Kuala Lumpur (ANTARA) - Kerugian akibat penipuan daring di Malaysia melonjak menjadi 2,97 miliar ringgit (730 juta dolar AS) pada tahun 2025, dibandingkan dengan 1,57 miliar ringgit pada 2024, kata Inspektur Jenderal Kepolisian negara itu, Mohd Khalid Ismail, Senin.

Mohd Kalid melanjutkan, penipuan investasi fiktif mencatatkan kerugian tertinggi yaitu sebesar 1,47 miliar ringgit.

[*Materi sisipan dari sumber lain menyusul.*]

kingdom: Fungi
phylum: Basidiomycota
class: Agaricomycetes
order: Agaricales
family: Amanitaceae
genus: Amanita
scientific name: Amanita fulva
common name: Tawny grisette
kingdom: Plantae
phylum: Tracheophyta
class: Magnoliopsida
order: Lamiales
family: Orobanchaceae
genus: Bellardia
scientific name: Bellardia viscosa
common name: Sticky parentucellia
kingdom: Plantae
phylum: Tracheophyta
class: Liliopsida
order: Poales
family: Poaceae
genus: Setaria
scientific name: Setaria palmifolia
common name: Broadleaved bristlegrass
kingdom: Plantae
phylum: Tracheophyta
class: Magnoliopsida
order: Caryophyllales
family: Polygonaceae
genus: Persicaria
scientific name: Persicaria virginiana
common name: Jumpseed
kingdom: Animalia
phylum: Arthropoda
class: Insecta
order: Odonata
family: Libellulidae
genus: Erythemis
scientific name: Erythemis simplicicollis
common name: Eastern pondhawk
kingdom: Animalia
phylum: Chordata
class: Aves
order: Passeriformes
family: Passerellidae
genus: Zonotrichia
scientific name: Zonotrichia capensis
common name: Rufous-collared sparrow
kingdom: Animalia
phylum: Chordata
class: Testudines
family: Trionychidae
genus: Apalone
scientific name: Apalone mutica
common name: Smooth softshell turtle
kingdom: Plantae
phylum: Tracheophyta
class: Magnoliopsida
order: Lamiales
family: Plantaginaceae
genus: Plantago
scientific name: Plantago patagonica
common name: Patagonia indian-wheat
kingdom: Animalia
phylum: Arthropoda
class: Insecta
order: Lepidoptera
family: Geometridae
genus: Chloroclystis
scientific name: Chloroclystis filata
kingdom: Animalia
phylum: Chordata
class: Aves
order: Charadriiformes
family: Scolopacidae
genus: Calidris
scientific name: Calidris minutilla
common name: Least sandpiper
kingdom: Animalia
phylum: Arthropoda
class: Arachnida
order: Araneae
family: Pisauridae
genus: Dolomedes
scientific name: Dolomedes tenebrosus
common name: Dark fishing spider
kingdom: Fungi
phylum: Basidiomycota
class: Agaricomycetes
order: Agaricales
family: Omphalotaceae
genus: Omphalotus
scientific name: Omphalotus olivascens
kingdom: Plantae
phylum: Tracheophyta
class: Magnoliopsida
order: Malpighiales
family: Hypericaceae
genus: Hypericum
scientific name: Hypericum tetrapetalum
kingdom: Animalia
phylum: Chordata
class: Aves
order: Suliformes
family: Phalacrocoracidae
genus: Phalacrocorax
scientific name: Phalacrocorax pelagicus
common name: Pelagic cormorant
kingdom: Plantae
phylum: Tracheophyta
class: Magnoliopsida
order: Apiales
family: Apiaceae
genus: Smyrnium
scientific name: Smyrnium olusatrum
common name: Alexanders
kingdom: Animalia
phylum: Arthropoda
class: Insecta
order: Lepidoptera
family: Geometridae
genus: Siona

Dia juga mengungkapkan bahwa total 66.204 kasus penipuan daring tercatat pada 2025, meningkat 87 persen dari 35.368 kasus yang tercatat pada 2024.

"Penipuan melalui telepon tetap menjadi ancaman utama, dengan 28.388 kasus dilaporkan pada 2025," ujar Khalid, seraya menambahkan bahwa sindikat penipuan terus menyempurnakan taktik dan modus operandi mereka dengan memanfaatkan kemajuan teknologi dan kecanggihan platform komunikasi modern.

Dia pun memastikan Malaysia terus memperkuat upaya untuk menecegah hal tersebut.





"Oleh karena itu, upaya pencegahan, pendidikan, dan peningkatan kesadaran keamanan digital kini menjadi prioritas mendesak dan perlu terus diperkuat," kata Khalid.